## Tarefa A
De acordo com o parecer sobre o protesto de certidões de dívida ativa, por que a arguição de inconstitucionalidade não deve ser conhecida? Responda em uma a três frases.
## Tarefa B
Dê sequência ao parecer sobre o protesto de certidões de dívida ativa, a partir da última frase apresentada.

## Trecho da fonte
┄┄┄┄┄┄┄┄┄┄┄┄┄┄┄┄┄┄┄┄
Parecer em Incidente de Inconstitucionalidade

 

Processo nº 0035134-69.2015.8.26.0000

Suscitante: 9ª Câmara de Direito Público do Tribunal de Justiça

Agravante: (...)

Agravado: Fazenda Pública do Estado de São Paulo

 

Ementa:

1)      Incidente de inconstitucionalidade. Parágrafo único do art. 1º da Lei nº 9.492/97, acrescentado pelo art. 25 da Lei nº 12.767/12, que incluí entre os títulos sujeitos a protesto as certidões de dívida ativa da União, dos Estados, do Distrito Federal, dos Municípios e das respectivas autarquias e fundações públicas.

2)      Questão já enfrentada pelo Órgão Especial, nos autos de Incidente de Inconstitucionalidade nº 0007169-19.2015.8.26.0000, que reconheceu a constitucionalidade do parágrafo único do art. 1º da Lei nº 9.492/97.

3)      Inviabilidade da arguição (art. 481, parágrafo único, do CPC).

4)      Parecer pelo não-conhecimento.

 

 

Excelentíssimo Senhor Desembargador Relator,

Colendo Órgão Especial:

 

        

Trata-se de arguição de inconstitucionalidade suscitada pela C. 9ª Câmara de Direito Público, quando do julgamento do agravo de instrumento nº 2007814-10.2015.8.26.0000, da Vara da Fazenda Pública de Vargem Grande do Sul, figurando como Relator o Desembargador Oswaldo Luiz Palu.

A Col. Câmara argui a inconstitucionalidade art. 1º da Lei nº 9.492/97, incluído pela Lei nº 12.767/12, por existência de vício formal no processo legislativo, tendo ficado consignado no acórdão o seguinte:

“(...)

3.       A Lei nº 12.767/2012, em seu artigo 25, incluiu o parágrafo único ao artigo 1º, da Lei nº 9.492/97, que ‘Define competência, regulamenta os serviços concernentes ao protesto de títulos e outros documentos de dívida e dá outras providências’.

4.       Ocorre que referida Lei nº 12.767/12 advém de projeto de lei de conversão, originariamente uma medida provisória, a de nº 577, de 29 de agosto de 2012. Pois bem, este ato executivo (medida provisória) cuidou especificamente sobre a extinção das concessões de serviço público de energia elétrica e a prestação temporária de serviço 3 sobre a intervenção para adequação de serviço público. E, com a conversão da medida provisória na Lei nº 12.767/12, o Congresso Nacional inseriu no texto legal matérias dissociadas ao tema que ensejou a edição da referida Medida Provisória, tais como, concessão de isenção de IPI para taxistas e adequação de valores de imóveis de programa ‘Minha Casa, Minha Vida’, além da inclusão das certidões de dívida ativa dos entes políticos ao protesto. No que interessa, com base na explícita falta de pertinência temática com o tema da Medida Provisória nº 577/2012 é que a Confederação Nacional da Indústria – CNI aforou Ação Direta de Inconstitucionalidade nº 5.135 por entender que o parágrafo único do artigo 1º, da Lei 9.492/97 acrescido pelo artigo 25 da Lei 12.767/2012 é inconstitucional. Segundo a entidade há vício formal e material eis que há flagrante ofensa ao processo legislativo (artigos 59 e 62 da Constituição da República), bem como ao princípio da separação dos poderes (art. 2º) e, ainda, ofensa aos artigos 5º, incisos XIII e XXXV; 170, inciso III e parágrafo único e 174, todos da Constituição da República.
┄┄┄┄┄┄┄┄┄┄┄┄┄┄┄┄┄┄┄┄
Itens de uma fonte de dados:
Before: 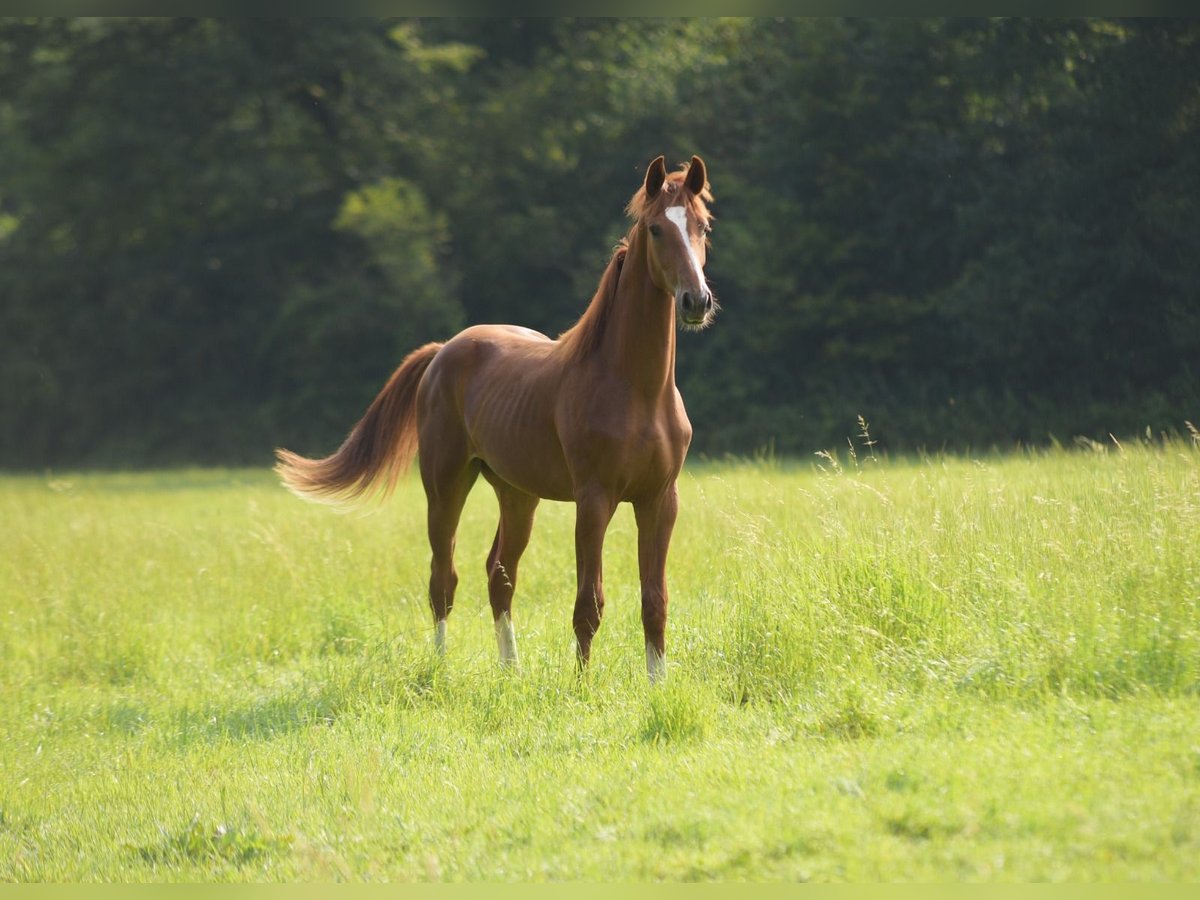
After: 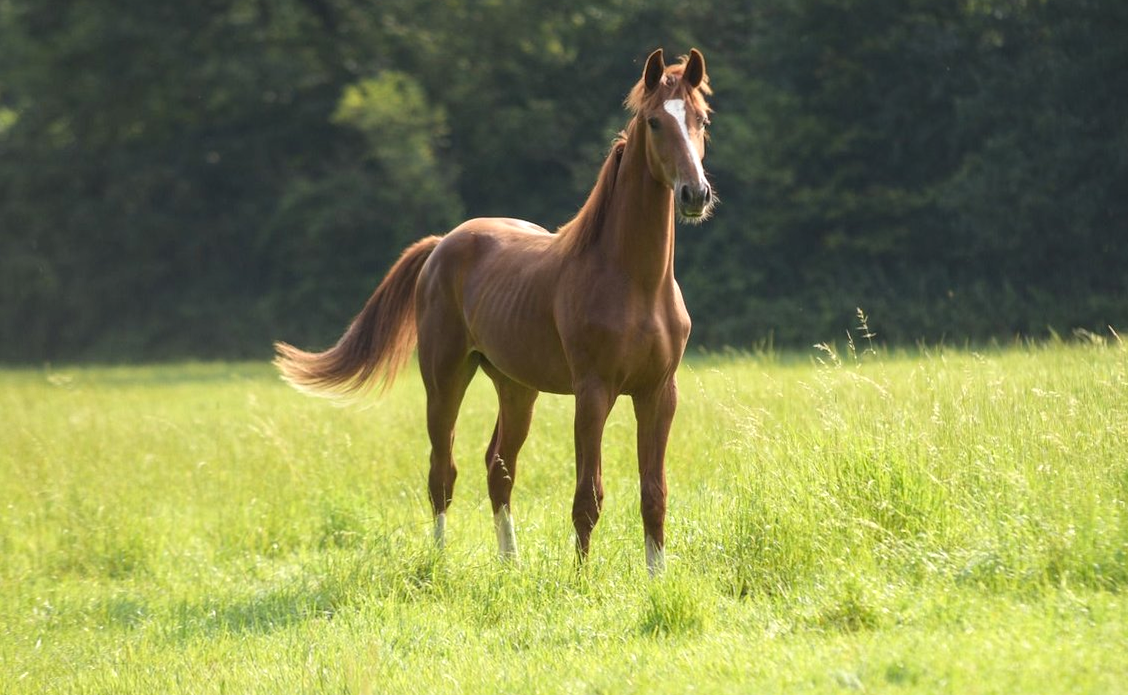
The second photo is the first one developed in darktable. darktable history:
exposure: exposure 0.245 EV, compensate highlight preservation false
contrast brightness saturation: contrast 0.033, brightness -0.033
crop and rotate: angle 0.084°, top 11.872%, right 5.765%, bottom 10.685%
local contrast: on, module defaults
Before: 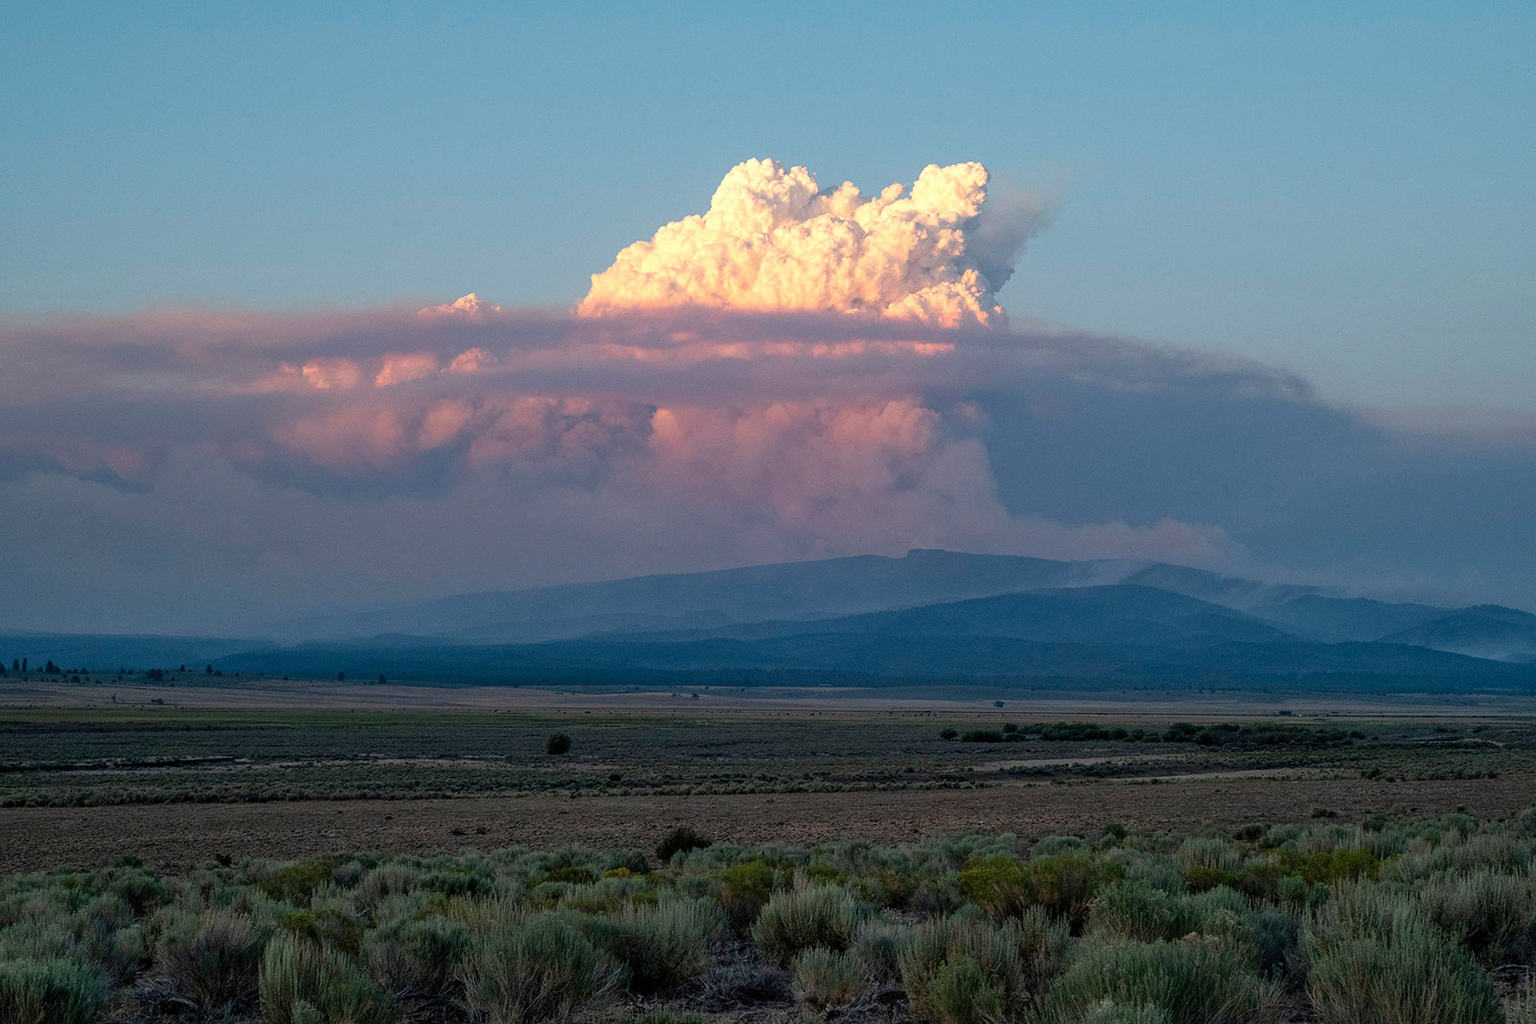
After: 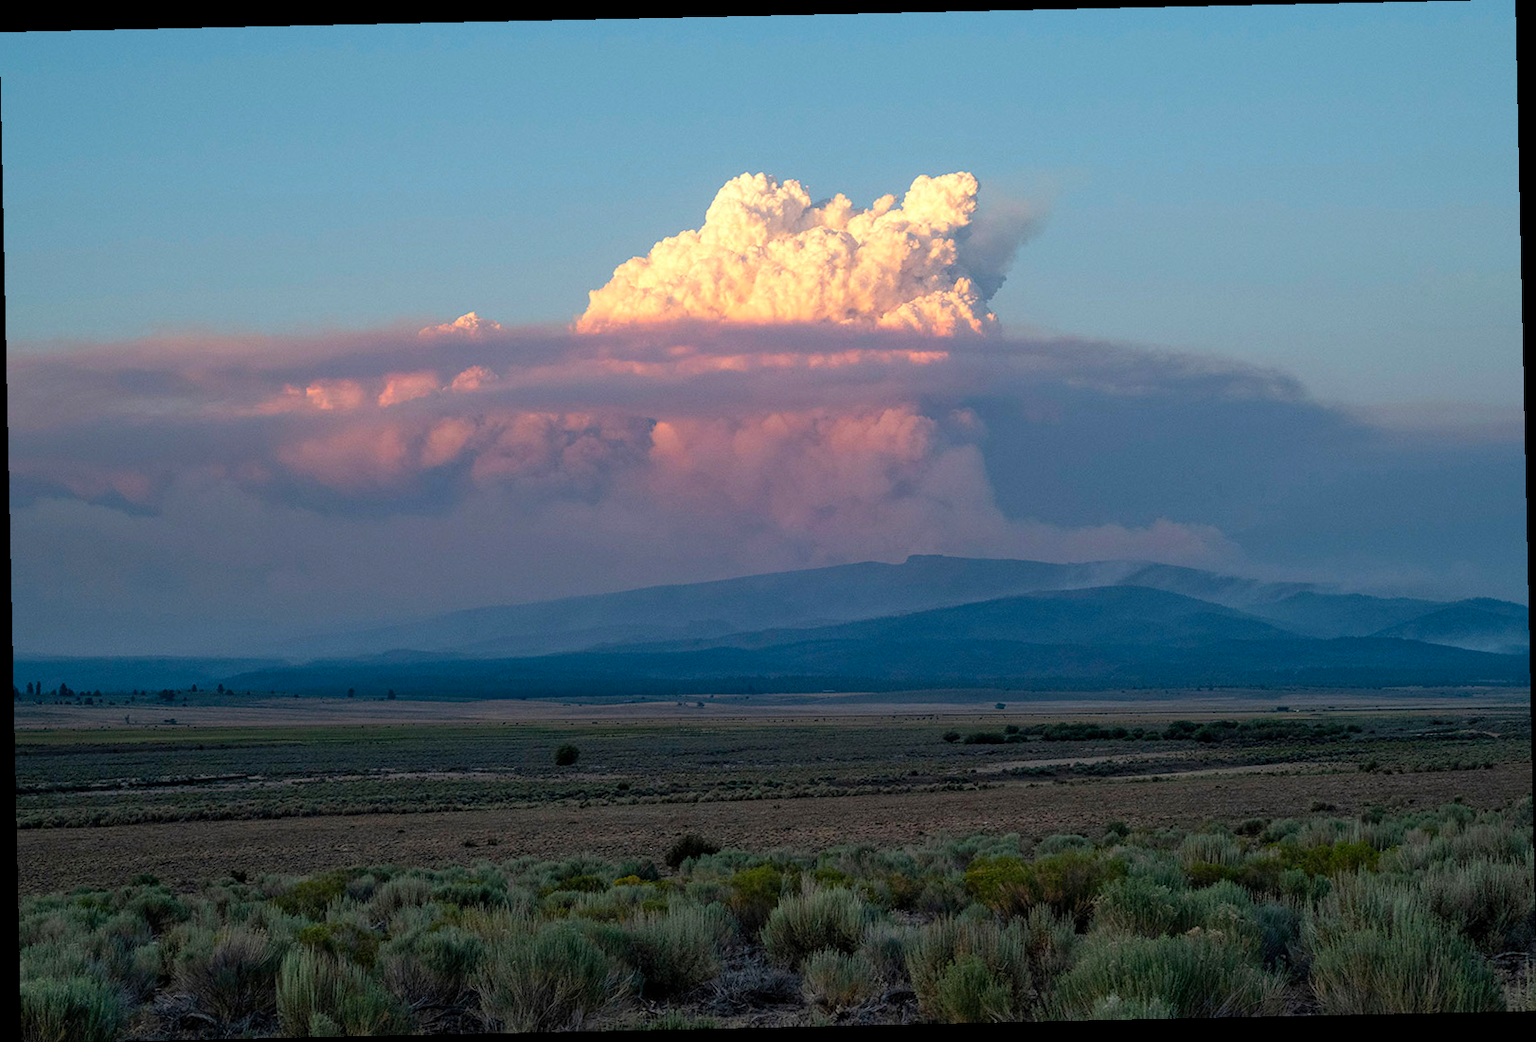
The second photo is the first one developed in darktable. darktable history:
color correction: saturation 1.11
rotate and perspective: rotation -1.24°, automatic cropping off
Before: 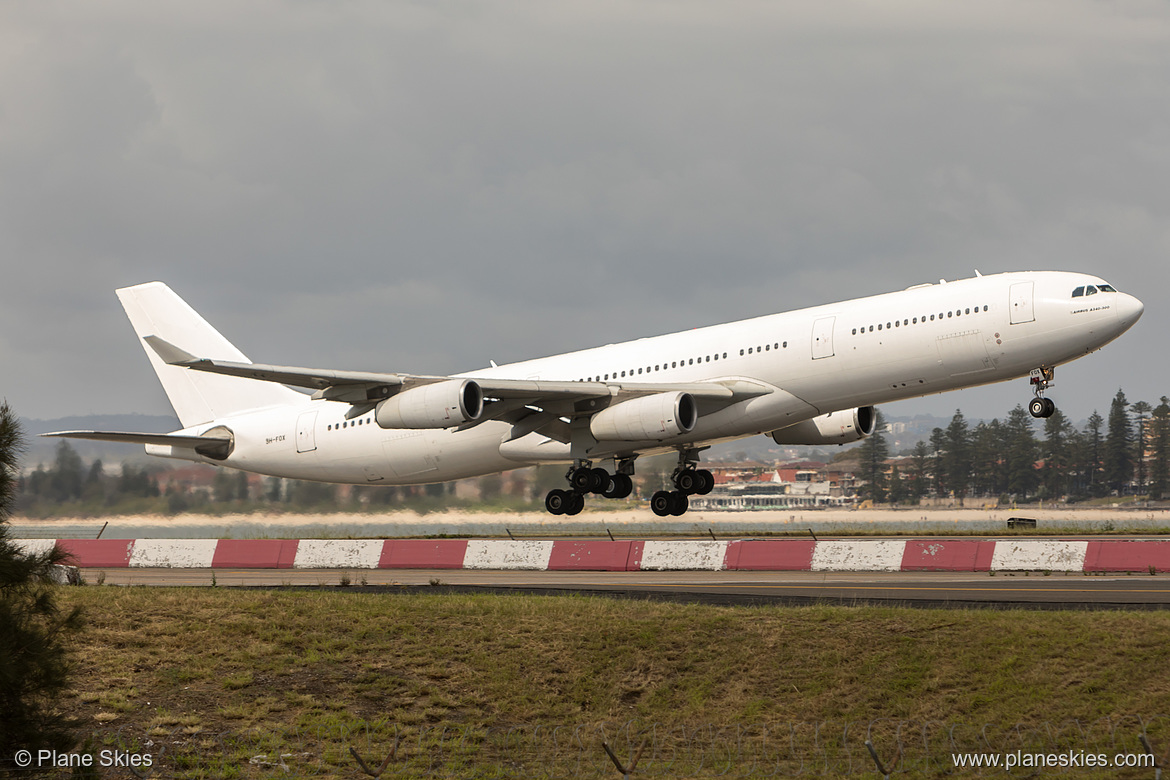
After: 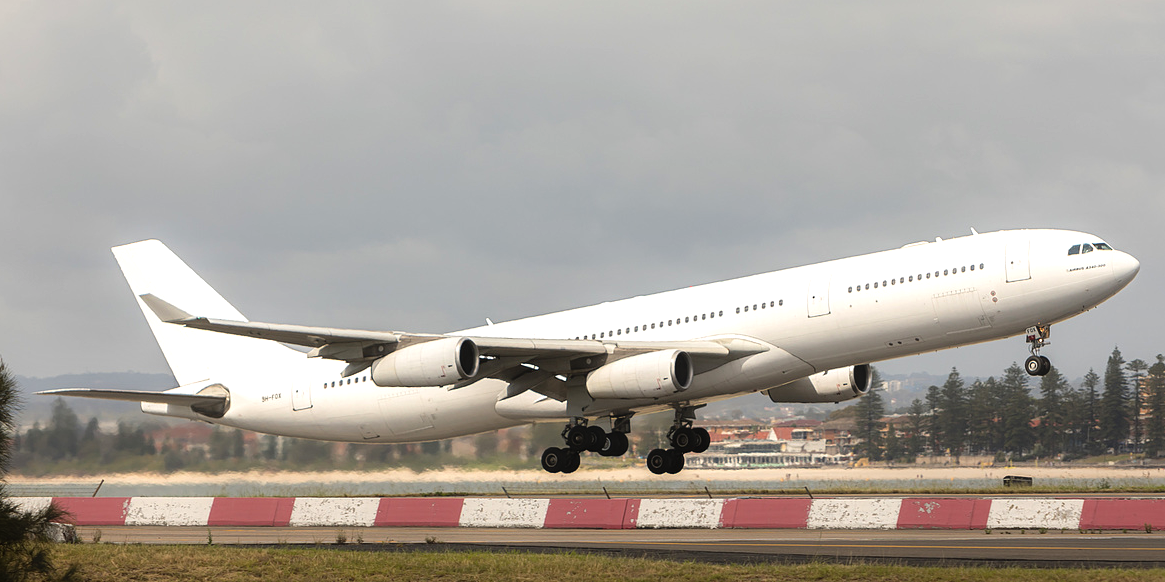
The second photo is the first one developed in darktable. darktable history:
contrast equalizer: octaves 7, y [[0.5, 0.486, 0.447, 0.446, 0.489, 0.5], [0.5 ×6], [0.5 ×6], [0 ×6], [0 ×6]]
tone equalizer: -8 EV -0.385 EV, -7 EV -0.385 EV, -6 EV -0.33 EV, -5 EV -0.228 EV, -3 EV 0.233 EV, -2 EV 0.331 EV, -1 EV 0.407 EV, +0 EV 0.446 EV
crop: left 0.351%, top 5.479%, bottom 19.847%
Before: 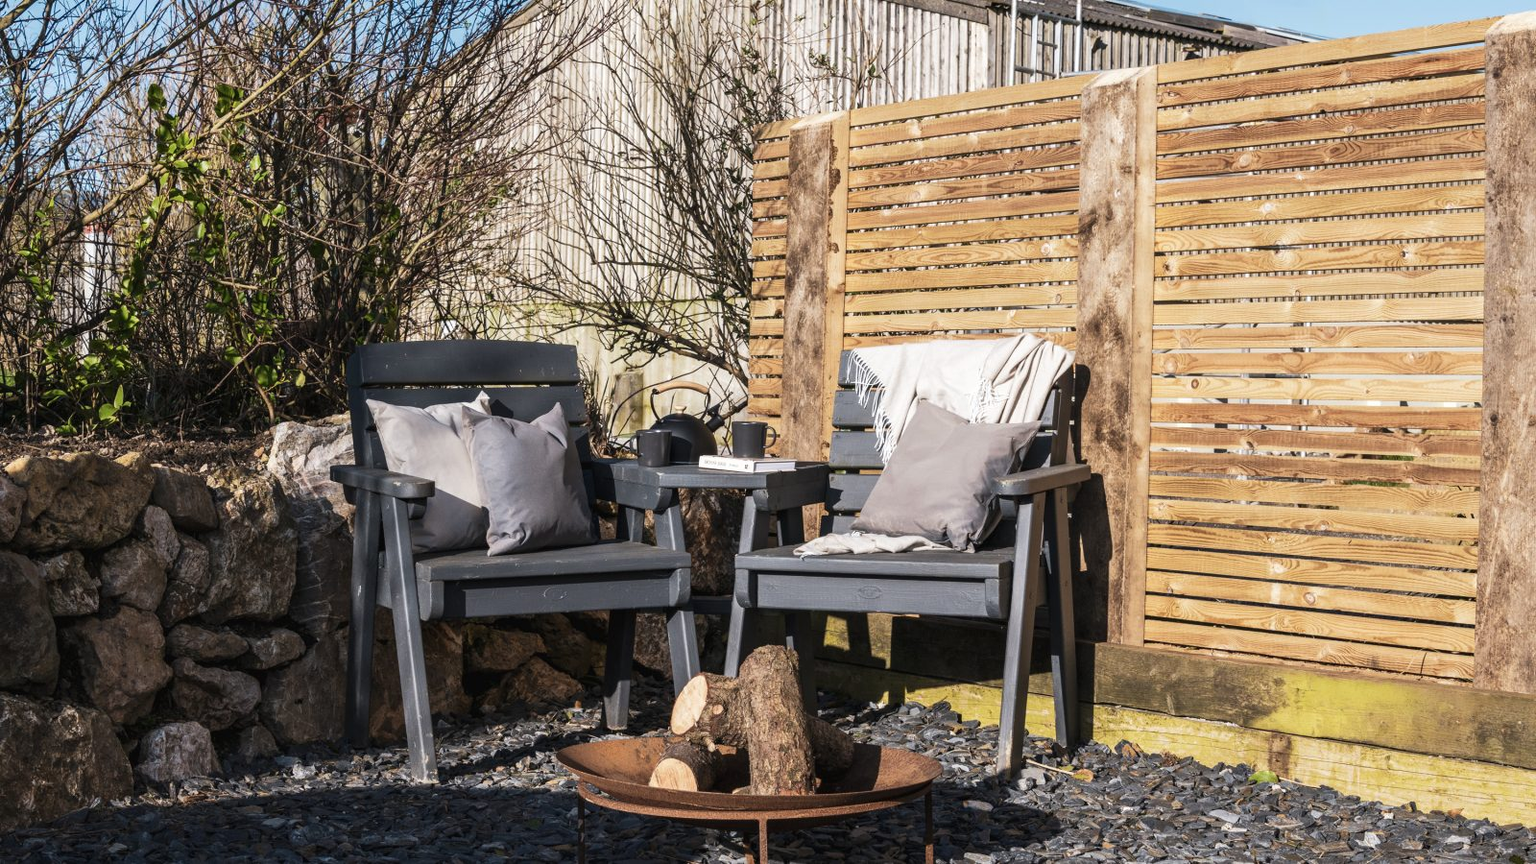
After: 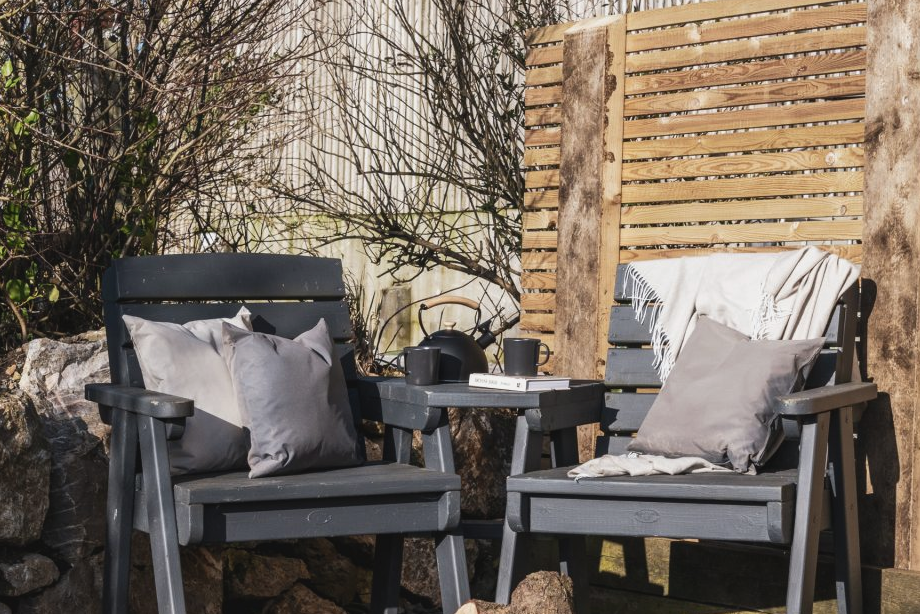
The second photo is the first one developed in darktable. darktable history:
┄┄┄┄┄┄┄┄┄┄┄┄┄┄┄┄┄┄┄┄
## Resposta A
Porque a questão já foi enfrentada pelo Órgão Especial no Incidente de Inconstitucionalidade nº 0007169-19.2015.8.26.0000, que reconheceu a constitucionalidade do parágrafo único do art. 1º da Lei nº 9.492/97. Por isso a arguição é inviável, conforme o art. 481, parágrafo único, do CPC.

## Resposta B
         Prevê o art. 1º, da Lei nº 9.492/97:

‘Art. 1º - Protesto é o ato formal e solene pelo qual se prova a inadimplência e o descumprimento de obrigação originada em títulos e outros documentos de dívida.

Parágrafo único. Incluem-se entre os títulos sujeitos a protesto as certidões de dívida ativa da União, dos Estados, do Distrito Federal, dos Municípios e das respectivas autarquias e fundações públicas. (Incluído pela Lei nº 12.767/2012)’

         Já de si estranho criar-se um modo de protesto a um título público, administrativo --- certidão da dívida ativa --- elaborado unilateralmente pelo credor e que já goza de prerrogativas da certeza e liquidez. O Estado atribui-se, pois, enorme desigualdade em relação ao cidadão comum, eis que seus títulos já gozam de privilégios em sua exação judicial. (...)

5.       Ora, a competência deferida ao Poder Legislativo não é ilimitada e, ainda, conforme já decidido pelo Supremo Tribunal Federal em ADI nº 3.288-MG: ‘O Poder Legislativo detém a competência de emendar todo e qualquer projeto de lei, ainda que fruto da iniciativa reservada ao Chefe do Poder Executivo (art. 48 da CF). Tal competência do Poder Legislativo conhece, porém, duas limitações: a) a impossibilidade de o Parlamento veicular matéria estranha à versada no projeto de lei (requisito de pertinência temática); b) a impossibilidade de as emendas parlamentares aos projetos de lei de iniciativa do Executivo, ressalvado o disposto nos §§ 3º e 4º do art. 166, implicarem aumento de despesa pública (inciso I, do art. 63 da CF). Constata-se que ao incluir o parágrafo único no art. 1º, da Lei 9.492/97 versando sobre matéria estranha à medida provisória que tinha seu processo legislativo em tramitação, o Poder Legislativo atuou ultra vires, ultrapassou sua competência constitucional’.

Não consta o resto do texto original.